* [Task description] In the material below, find the line containing "Dicampur dengan Madu" and the line containing "(perbandingan 1:2), lalu aplikasikan", then reproduce exactly both of them and every line between, and nothing else.

* [Data supplied]
* * * * * * * * *

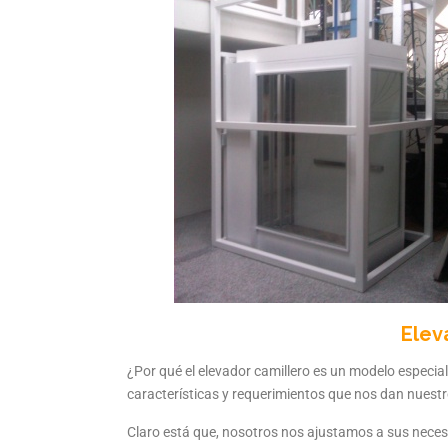
Elev
¿Por qué el elevador camillero es un modelo especia
características y requerimientos que nos dan nuestro
Claro está que, nosotros nos ajustamos a sus necesid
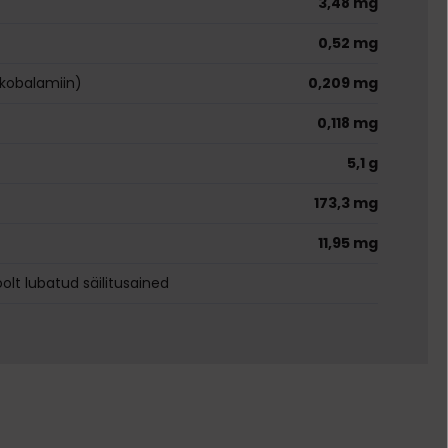
3,48 mg
0,52 mg
okobalamiin)
0,209 mg
0,118 mg
5,1 g
173,3 mg
11,95 mg
olt lubatud säilitusained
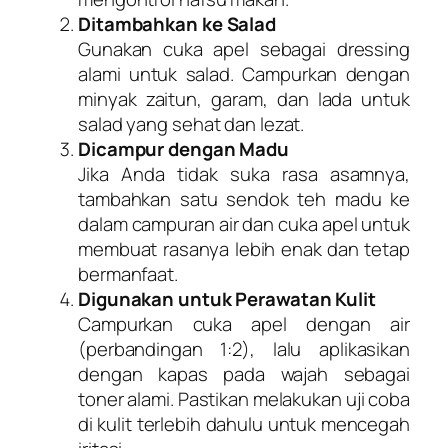
Ditambahkan ke Salad
Gunakan cuka apel sebagai dressing
alami untuk salad. Campurkan dengan
minyak zaitun, garam, dan lada untuk
salad yang sehat dan lezat.
Dicampur dengan Madu
Jika Anda tidak suka rasa asamnya,
tambahkan satu sendok teh madu ke
dalam campuran air dan cuka apel untuk
membuat rasanya lebih enak dan tetap
bermanfaat.
Digunakan untuk Perawatan Kulit
Campurkan cuka apel dengan air
(perbandingan 1:2), lalu aplikasikan
dengan kapas pada wajah sebagai
toner alami. Pastikan melakukan uji coba
di kulit terlebih dahulu untuk mencegah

* * * * * * * * *

* [Solution to this exercise]
Dicampur dengan Madu
Jika Anda tidak suka rasa asamnya,
tambahkan satu sendok teh madu ke
dalam campuran air dan cuka apel untuk
membuat rasanya lebih enak dan tetap
bermanfaat.
Digunakan untuk Perawatan Kulit
Campurkan cuka apel dengan air
(perbandingan 1:2), lalu aplikasikan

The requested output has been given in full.